Marijuana is sending visitors to Colorado to hospital emergency rooms at an increasing rate, according to a new study. The same isn’t true of Colorado residents, however. The results suggest that marijuana dispensaries need to do a better job of educating people buying their product, said the study’s lead author.
“The thing we’d like to emphasize is that the Colorado Department of Public Health and Environment has done a good job of educating residents about the health effects of marijuana legalization and marijuana use,” said Dr. Howard Kim, of the Northwestern University Feinberg School of Medicine in Chicago. “I think reaching visitors is a much harder task,” said Dr. Kim, who worked on the study while at the University of Colorado School of Medicine in Aurora.
Alaska, Colorado, Oregon, Washington, and the District of Columbia have all legalized the recreational use of small amounts of marijuana, according to the National Conference of State Legislatures. Colorado legalized medical marijuana in 2000. The state then voted in 2012 to legalize recreational marijuana starting in 2014.
“We noticed an increasing number of patients coming to the ED who seemed to be from out of town and we decided to look at the data to see if that was the case,” said Dr. Kim.

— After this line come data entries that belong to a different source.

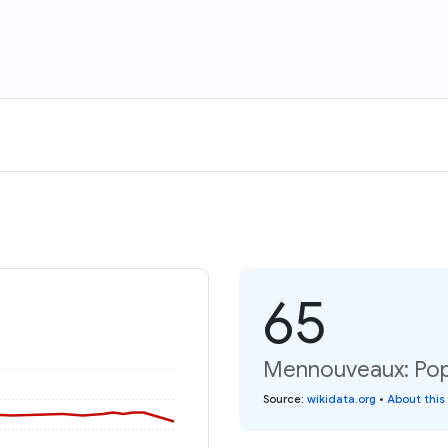
65
Mennouveaux: Popu
Source
:
wikidata.org
•
About this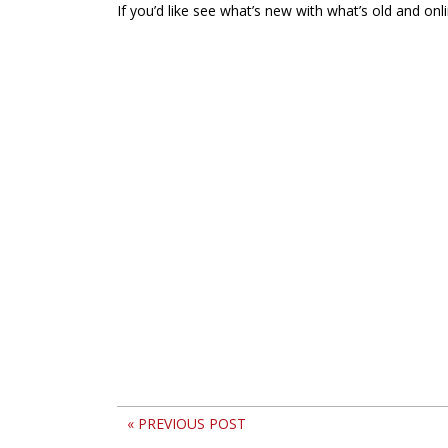
If you’d like see what’s new with what’s old and onl
« PREVIOUS POST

For the study, they compared data on visits to their ED for causes related to use of various drugs by Colorado residents and people from out of state. Symptoms involved in the visits included cardiac, respiratory and gastric problems as well as “altered mental status.” They found that ED visits related to marijuana by people from out of state nearly doubled, from 85 per 100,000 visits in 2013 to 168 per 100,000 visits in 2014, which is the first year recreational marijuana was sold legally.
Meanwhile, ED visits for marijuana use remained stable for Colorado residents between 2013 and 2014 at about 110 per 100,000 visits, the researchers reported in The New England Journal of Medicine. Rates of marijuana-related ED visits were also consistent for the two groups between 2012 and 2013, which was before legalized recreational marijuana.
To confirm their findings on a larger scale, the researchers then looked at the same data from more than 100 hospitals across Colorado and got similar results. For example, ED visits related to marijuana use by people from out of state increased about 46 percent between 2013 and 2014. That compared to about a 17 percent increase among Colorado residents.